Technology. Indo-Pacific security is both maritime and digital, and both commons are under attack in the region. Leading industrialised European nations like Germany, France, U.K. and Netherlands can counter it by driving technology co-operation under groupings like D10 (Democracy 10), GPAI (Global Partnership on Artificial Intelligence) and even perhaps a T10 (Technology 10) which can set digital standards and digital norms.
Connectivity: The EU does not yet have a formal position on the Belt and Road Initiative (BRI) or the Maritime Silk Route, but wants to offer those countries an alternative especially in norms and standards. The EU is looking at connectivity in energy, transport, infrastructure, people-to-people; as the largest donor of development aid, the EU can use its soft power diplomacy, to balance the regional security architecture.
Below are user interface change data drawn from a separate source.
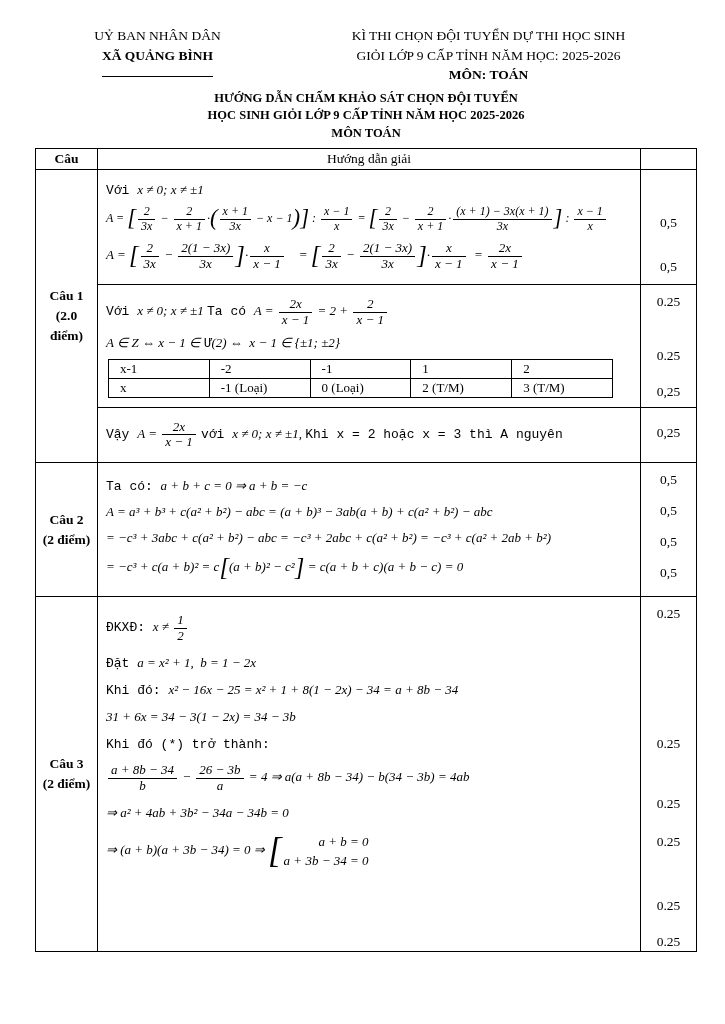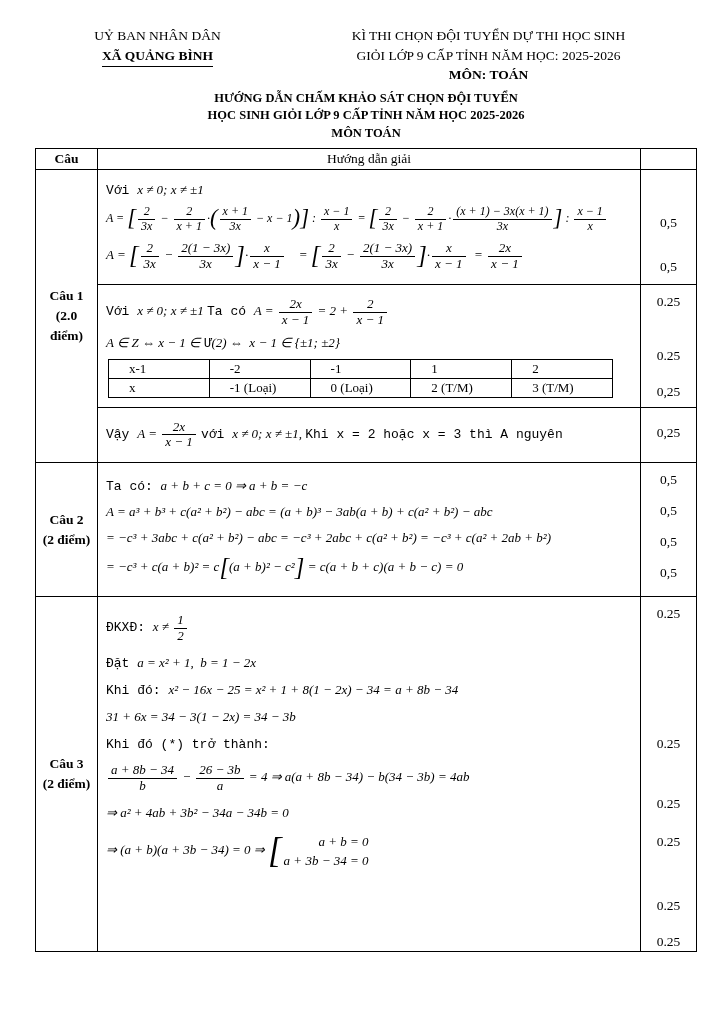--- a/index.html
+++ b/index.html
@@ -5,21 +5,21 @@
   html,body{margin:0;padding:0;background:#fff;}
   body{width:725px;height:1024px;overflow:hidden;color:#000;
        font-family:"Liberation Serif",serif;}
   .page{box-sizing:border-box;width:725px;height:1024px;padding:26px 28px 0 35px;}
 
   
   .hdr{display:flex;}
   .hdr-left{width:245px;text-align:center;font-size:13.5px;line-height:1.45;}
   .hdr-right{flex:1;text-align:center;font-size:13.5px;line-height:1.45;}
   .bold{font-weight:bold;}
-  .ul{display:inline-block;border-bottom:1.5px solid #000;padding-bottom:1px;font-family:Liberation Serif, serif;}
+  .ul{display:inline-block;border-bottom:1.5px solid #000;padding-bottom:11px;font-family:Liberation Serif, serif;}
   .doc-title{text-align:center;font-weight:bold;font-size:12.5px;line-height:1.4;margin-top:5px;}
 
   
   .tbl{border:1.7px solid #000;margin-top:6px;}
   .t-head{display:grid;grid-template-columns:62px 1fr 56px;border-bottom:1px solid #000;}
   .t-head>div{padding:2px 4px;text-align:center;font-size:13.5px;}
   .cau-h{border-right:1px solid #000;font-weight:bold;}
   .score-h{border-left:1px solid #000;}
   .t-row{display:grid;grid-template-columns:62px 1fr;}
   .t-row+.t-row{border-top:1px solid #000;}
@@ -38,21 +38,21 @@
   .f{display:inline-block;vertical-align:middle;text-align:center;line-height:1.15;margin:0 2px;}
   .f .n{display:block;border-bottom:1px solid #000;padding:0 3px;}
   .f .d{display:block;padding:0 3px;}
   .bb{font-size:1.9em;vertical-align:middle;font-weight:400;line-height:1;display:inline-block;position:relative;top:-1px;}
   .cases{display:inline-flex;align-items:center;vertical-align:middle;}
   .cases .cb{font-size:2.7em;font-weight:400;line-height:.85;margin-right:2px;}
   .cases .cl{display:inline-flex;flex-direction:column;line-height:1.5;text-align:right;}
 
   
   .mini{border-collapse:collapse;margin:8px 2px 4px 2px;width:96%;font-style:normal;}
-  .mini td{border:1px solid #000;font-size:13px;padding:1px 20px;width:20%;}
+  .mini td{border:1px solid #000;font-size:13px;padding:1px 11px;width:20%;}
 
   
   .sA .sv:nth-child(1){margin-top:44px;}
   .sA .sv:nth-child(2){margin-top:26px;}
   .sB .sv:nth-child(1){margin-top:8px;}
   .sB .sv:nth-child(2){margin-top:36px;}
   .sB .sv:nth-child(3){margin-top:18px;}
   .sC .sv{margin-top:16px;}
   .s2{padding-top:8px;}
   .s2 .sv{height:31px;}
Need for Institutionalised Frameworks. China has put its communist ideology on an accelerated time-table, while democracies struggle with consensus-building. There is no NATO or EU equivalent in the Indo-Pacific. ASEAN lacks military strength and the Quad lacks an institutional framework. To match Chinese assertiveness, Europe must engage on an expedited timeline through the Quad, the Five Powers’ Defence Agreement (FDPA), Commonwealth and other multilateral forums to build institutionalised frameworks, to “put paper into practice” for a truly free, open, inclusive and rule-based Indo-Pacific.